Passage provided:
"""
On Friday, October 07, 2016 04:33:27 AM Grant wrote:
> >>> Swap usage on Linux always seems a little tricky to me.  Should my
> >>> goal on a web server be zero swap usage, meaning the attached graph
> >>> should show no green lines at all if I'm doing it right?
> >> 
> >> No.  You want things that aren't in use to be swapped, like memory
> >> leaks and such.  You don't want things that will be used to be
> >> swapped.
> > 
> > Does this look OK?  It looks to me like heavy swapping in and out with
> > plenty of free memory (minus buffers/cache).
> 
> Or put another way, how do I know when swapping is a problem?  I'm
> running munin so I can look over graphs of my system's characteristics
> but I'm not sure what to look for to determine if I'm swapping
> excessively.

"Swapping excessively" is inherently a use-case-specific problem, but it comes 
down to two questions:

* Do you notice your system spending time in iowait swapping data in while 
you're waiting on it? 
* Do you notice your system spending time in iowait swapping data out while 
you're waiting on it? (I.e. as it tries to make room for new memory 
allocations)
"""
Work request 1:
Which questions appear in the quoted lines (the ones starting with >) of the swap usage thread? List every one in full.
Work request 2:
Can you print everything in the listing from the line containing "STRAFE ESPORTS" down to the line containing "Clasificación #40", both of those lines included?
The swap usage thread and the listing that follows it are unrelated material.

Saved data entries
"""
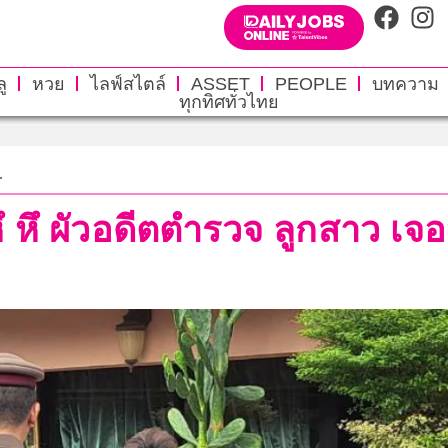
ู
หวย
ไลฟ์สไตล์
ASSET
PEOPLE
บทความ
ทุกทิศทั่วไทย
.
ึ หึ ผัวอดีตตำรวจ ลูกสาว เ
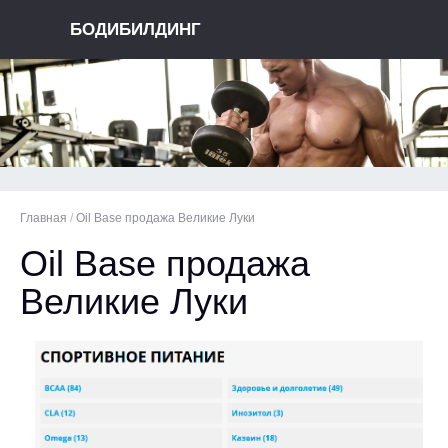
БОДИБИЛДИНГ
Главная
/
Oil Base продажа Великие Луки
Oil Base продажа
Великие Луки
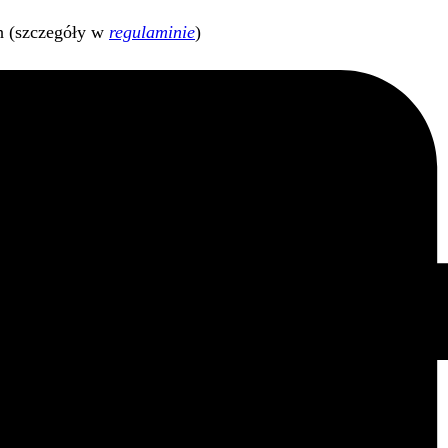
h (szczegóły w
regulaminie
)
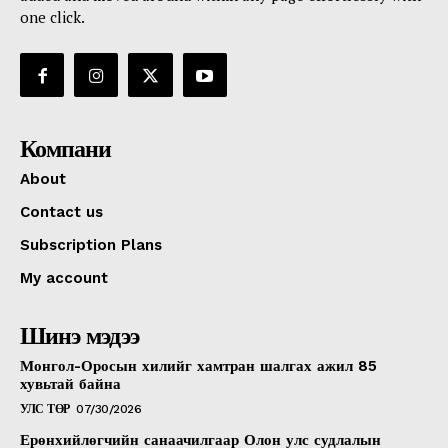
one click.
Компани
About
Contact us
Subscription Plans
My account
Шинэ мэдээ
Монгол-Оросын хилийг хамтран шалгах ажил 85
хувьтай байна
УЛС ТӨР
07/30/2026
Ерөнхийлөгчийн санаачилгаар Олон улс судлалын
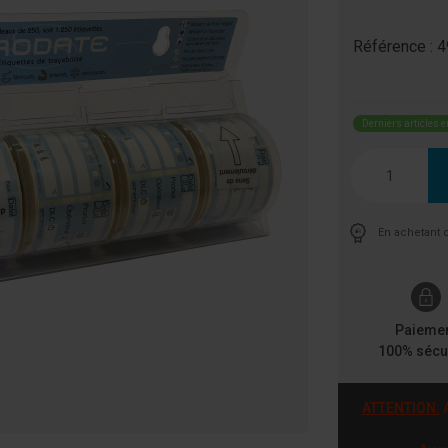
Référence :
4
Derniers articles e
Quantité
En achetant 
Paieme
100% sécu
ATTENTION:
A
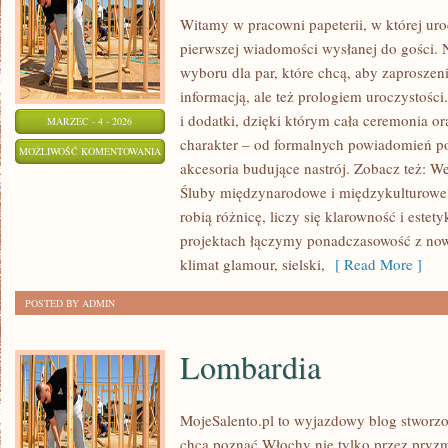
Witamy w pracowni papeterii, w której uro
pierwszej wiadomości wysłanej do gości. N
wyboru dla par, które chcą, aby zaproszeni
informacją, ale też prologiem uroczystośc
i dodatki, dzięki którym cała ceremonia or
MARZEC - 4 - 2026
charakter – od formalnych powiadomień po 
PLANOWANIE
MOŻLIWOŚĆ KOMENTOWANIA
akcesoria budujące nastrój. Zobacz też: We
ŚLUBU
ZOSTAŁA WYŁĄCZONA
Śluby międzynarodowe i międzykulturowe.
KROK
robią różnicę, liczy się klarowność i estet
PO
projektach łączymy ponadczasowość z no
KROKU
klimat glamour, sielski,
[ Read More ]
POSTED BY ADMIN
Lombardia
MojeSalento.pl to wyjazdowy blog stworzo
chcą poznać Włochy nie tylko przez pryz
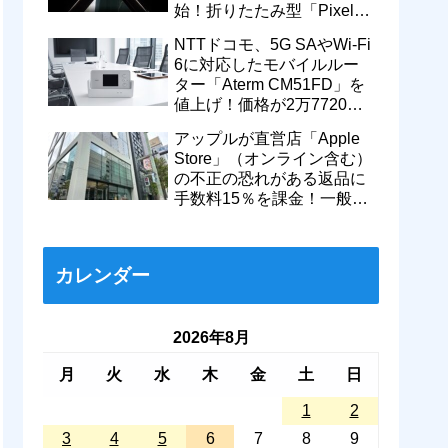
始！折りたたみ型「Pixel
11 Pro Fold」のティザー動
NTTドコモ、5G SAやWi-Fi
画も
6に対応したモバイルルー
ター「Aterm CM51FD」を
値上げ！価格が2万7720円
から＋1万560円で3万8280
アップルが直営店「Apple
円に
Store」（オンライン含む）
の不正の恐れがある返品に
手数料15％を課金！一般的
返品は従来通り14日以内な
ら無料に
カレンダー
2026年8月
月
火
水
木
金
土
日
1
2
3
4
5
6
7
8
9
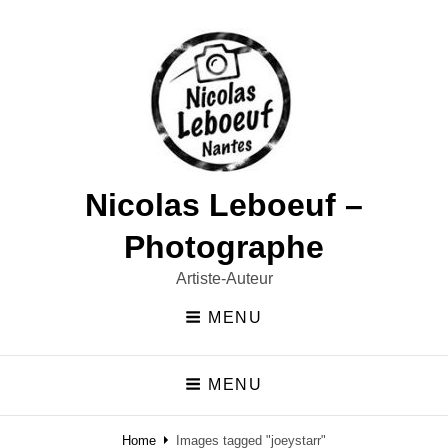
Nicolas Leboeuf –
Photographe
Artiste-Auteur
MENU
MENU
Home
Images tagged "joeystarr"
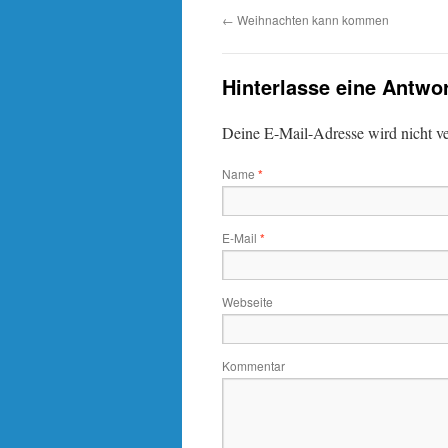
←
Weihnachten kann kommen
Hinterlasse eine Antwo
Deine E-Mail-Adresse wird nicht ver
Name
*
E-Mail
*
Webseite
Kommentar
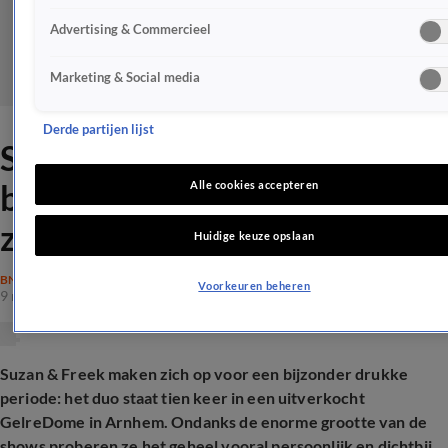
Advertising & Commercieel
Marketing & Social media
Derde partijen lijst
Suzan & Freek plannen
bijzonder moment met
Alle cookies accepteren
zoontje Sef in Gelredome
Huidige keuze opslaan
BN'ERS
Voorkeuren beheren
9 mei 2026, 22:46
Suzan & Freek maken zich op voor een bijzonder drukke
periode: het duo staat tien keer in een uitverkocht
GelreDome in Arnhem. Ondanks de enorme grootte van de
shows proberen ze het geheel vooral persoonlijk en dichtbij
"""
"""
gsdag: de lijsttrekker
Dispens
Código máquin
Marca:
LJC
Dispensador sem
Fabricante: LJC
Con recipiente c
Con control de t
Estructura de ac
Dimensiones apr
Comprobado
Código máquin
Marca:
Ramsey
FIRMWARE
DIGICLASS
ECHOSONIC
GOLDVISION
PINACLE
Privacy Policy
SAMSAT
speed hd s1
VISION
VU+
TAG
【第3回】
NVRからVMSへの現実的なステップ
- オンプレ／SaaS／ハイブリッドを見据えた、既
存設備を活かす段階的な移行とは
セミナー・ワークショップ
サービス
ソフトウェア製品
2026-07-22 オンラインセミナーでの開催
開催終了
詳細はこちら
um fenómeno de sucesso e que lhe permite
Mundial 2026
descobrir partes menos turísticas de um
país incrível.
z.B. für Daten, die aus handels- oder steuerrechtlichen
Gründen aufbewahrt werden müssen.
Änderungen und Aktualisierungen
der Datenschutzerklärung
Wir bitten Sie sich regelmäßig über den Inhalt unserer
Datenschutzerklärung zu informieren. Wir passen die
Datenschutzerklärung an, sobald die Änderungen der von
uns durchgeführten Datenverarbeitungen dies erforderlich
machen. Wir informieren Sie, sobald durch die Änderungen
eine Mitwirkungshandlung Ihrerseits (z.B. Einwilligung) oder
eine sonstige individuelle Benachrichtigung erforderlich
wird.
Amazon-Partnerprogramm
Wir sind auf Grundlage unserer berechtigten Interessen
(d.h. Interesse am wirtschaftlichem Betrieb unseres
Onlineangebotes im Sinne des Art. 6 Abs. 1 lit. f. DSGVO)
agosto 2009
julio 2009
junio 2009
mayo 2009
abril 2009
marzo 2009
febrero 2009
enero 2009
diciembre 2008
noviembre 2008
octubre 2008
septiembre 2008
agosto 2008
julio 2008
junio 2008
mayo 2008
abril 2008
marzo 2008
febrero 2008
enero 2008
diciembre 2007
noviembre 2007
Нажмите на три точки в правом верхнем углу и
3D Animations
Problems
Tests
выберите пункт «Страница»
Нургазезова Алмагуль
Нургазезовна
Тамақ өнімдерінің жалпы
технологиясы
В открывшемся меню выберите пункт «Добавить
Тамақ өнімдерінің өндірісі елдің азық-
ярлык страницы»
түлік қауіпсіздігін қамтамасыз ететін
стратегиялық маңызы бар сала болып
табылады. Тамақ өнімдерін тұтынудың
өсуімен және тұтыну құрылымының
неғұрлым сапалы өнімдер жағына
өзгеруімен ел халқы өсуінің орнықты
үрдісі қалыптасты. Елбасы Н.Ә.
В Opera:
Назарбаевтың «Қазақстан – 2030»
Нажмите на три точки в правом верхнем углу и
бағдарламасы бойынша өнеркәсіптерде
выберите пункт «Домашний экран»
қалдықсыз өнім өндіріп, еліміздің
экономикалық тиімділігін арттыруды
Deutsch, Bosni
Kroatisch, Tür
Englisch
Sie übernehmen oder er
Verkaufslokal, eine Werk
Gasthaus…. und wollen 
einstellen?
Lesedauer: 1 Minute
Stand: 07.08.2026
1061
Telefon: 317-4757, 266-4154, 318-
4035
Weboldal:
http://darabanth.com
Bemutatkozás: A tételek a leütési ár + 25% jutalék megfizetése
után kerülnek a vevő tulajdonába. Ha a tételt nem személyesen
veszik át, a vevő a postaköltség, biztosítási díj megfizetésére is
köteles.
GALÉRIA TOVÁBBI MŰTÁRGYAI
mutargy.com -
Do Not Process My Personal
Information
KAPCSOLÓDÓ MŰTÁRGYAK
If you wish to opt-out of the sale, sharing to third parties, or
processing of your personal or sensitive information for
"""
"""
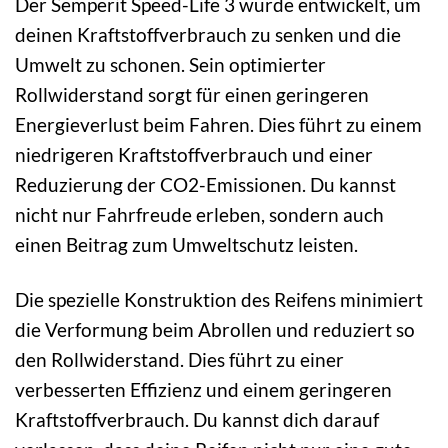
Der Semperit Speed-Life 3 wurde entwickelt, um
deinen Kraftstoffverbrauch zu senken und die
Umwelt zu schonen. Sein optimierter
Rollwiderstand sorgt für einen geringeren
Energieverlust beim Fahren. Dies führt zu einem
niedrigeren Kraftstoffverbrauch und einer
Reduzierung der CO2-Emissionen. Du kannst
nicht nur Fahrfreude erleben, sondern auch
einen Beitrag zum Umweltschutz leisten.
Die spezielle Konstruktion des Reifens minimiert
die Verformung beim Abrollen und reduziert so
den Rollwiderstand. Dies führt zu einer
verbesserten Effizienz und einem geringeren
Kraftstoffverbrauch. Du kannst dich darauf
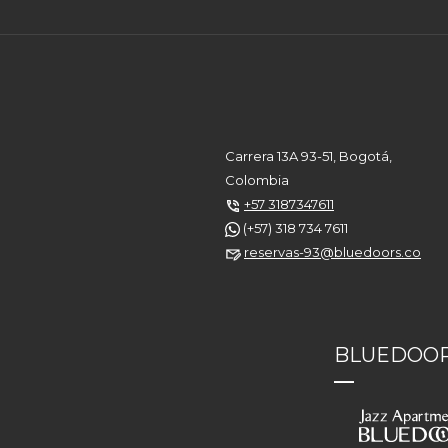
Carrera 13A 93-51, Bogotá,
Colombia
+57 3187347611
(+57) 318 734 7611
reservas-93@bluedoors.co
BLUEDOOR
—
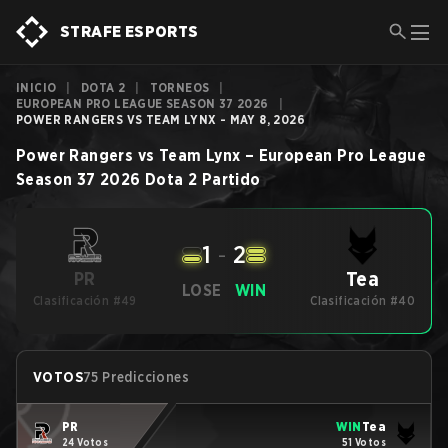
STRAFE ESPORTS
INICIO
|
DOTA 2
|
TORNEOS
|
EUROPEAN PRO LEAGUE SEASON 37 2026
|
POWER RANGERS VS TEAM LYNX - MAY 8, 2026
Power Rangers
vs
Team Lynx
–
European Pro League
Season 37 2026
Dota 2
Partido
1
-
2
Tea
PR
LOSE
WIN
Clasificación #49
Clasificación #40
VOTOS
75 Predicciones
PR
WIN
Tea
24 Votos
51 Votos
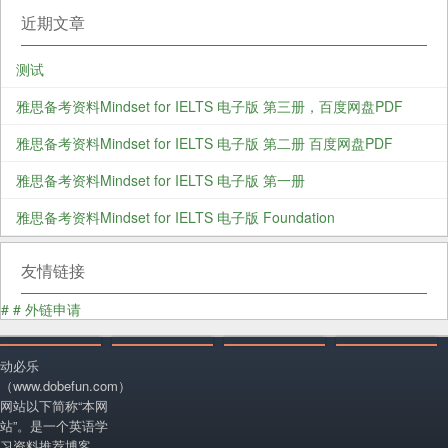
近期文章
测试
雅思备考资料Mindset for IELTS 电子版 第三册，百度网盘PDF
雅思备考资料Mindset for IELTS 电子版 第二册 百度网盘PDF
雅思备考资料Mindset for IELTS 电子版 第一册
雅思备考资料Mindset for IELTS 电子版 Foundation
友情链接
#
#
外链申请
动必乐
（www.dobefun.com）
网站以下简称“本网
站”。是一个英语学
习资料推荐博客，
"""
Your response 1:
- Should my goal on a web server be zero swap usage, meaning the attached graph should show no green lines at all if I'm doing it right?
- Does this look OK?
- Or put another way, how do I know when swapping is a problem?

Your response 2:
STRAFE ESPORTS
INICIO
|
DOTA 2
|
TORNEOS
|
EUROPEAN PRO LEAGUE SEASON 37 2026
|
POWER RANGERS VS TEAM LYNX - MAY 8, 2026
Power Rangers
vs
Team Lynx
–
European Pro League
Season 37 2026
Dota 2
Partido
1
-
2
Tea
PR
LOSE
WIN
Clasificación #49
Clasificación #40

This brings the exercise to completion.